Participants in the College of Sport and Exercise Science summer school are exploring various aspects of sport history with special access to rare objects and archives, and research support from Victoria University staff.
Sport historian and program manager, Dr Rob Hess, said students were excited to be working so closely with elite clubs in building the history and heritage of Australian sport.
The summer school extends an existing component in three core units, where more than 500 undergraduate students each year tour the Western Bulldog Football Club’s training facilities, museum and archives before each being assigned the name of a club life member, particular month in history or some other heritage-related topic to research.
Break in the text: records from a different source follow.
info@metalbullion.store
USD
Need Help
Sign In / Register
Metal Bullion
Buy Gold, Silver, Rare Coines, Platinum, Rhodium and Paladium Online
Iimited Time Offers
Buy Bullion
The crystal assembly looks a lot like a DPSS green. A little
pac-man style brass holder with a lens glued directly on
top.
During summer school, a select group of these students are then given exclusive behind-the-scenes access to the club’s treasure trove of objects and artefacts in order conduct detailed investigations.
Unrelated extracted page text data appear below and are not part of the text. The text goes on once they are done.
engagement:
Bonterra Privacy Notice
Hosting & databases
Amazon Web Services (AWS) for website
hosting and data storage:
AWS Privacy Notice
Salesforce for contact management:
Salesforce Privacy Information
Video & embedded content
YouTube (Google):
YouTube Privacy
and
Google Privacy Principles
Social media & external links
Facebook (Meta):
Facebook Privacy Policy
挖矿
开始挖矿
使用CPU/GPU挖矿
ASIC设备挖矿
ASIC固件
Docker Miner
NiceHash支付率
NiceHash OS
“These objects might include a player’s premiership medallion from 1919, an iconic team photograph from the museum gallery or an obscure cup presented to the club for a community singing competition in 1935,” Dr Hess said.
“Of course anything to do the with the 1954 VFL premiership is popular, but we try and direct students to the less well known aspects of the club’s history.”
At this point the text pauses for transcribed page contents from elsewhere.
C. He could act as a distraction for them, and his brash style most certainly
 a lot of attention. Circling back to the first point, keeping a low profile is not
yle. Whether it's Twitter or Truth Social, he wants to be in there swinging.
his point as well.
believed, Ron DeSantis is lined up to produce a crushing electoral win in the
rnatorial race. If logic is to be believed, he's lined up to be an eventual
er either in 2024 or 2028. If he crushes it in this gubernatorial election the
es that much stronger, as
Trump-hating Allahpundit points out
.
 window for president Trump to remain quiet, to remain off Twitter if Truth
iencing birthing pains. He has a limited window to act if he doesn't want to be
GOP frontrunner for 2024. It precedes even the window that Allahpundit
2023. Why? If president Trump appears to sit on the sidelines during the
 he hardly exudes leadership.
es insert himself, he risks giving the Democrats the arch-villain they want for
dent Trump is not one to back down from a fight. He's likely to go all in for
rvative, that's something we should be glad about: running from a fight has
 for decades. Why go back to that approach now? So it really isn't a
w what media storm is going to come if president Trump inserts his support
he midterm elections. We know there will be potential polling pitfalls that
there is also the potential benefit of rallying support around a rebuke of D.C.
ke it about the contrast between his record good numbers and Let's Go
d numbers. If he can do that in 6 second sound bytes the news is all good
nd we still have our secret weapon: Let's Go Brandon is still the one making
Dr Hess said students - who present their findings to academic staff and club personnel in the Victoria University Whitten Oval boardroom at the program’s end - produced some fascinating sporting history.
“Students find interesting snippets of history about the social side of the club, the scandals or controversies that often erupted, and the amazing rivalries that particular players or teams had with other clubs,” Dr Hess said.
“We collect all this miscellaneous research and add it to a database for the club: the club appreciates the knowledge transfer because it helps them build their history and the students love it because it’s such a real-life learning experience for them.”
Dr Hess said summer school students got a deeper understanding of the research process and a taste of the postgraduate research experience. Now that the summer school has expanded to include the Sport Australia Hall of Fame - involving research at the National Sports Museum - that opportunity is even greater.
One big name celebrity to complete the program was Hawthorn premiership ruckman David Hale, who was given permission to research Hawthorn Football Club’s history as part of his an undergraduate degree at Victoria University.
Students from the program are displaying some of their curatorial skills in a historical display about the Bulldogs, located in a cabinet near the entrance to Victoria University’s Footscray Park Library.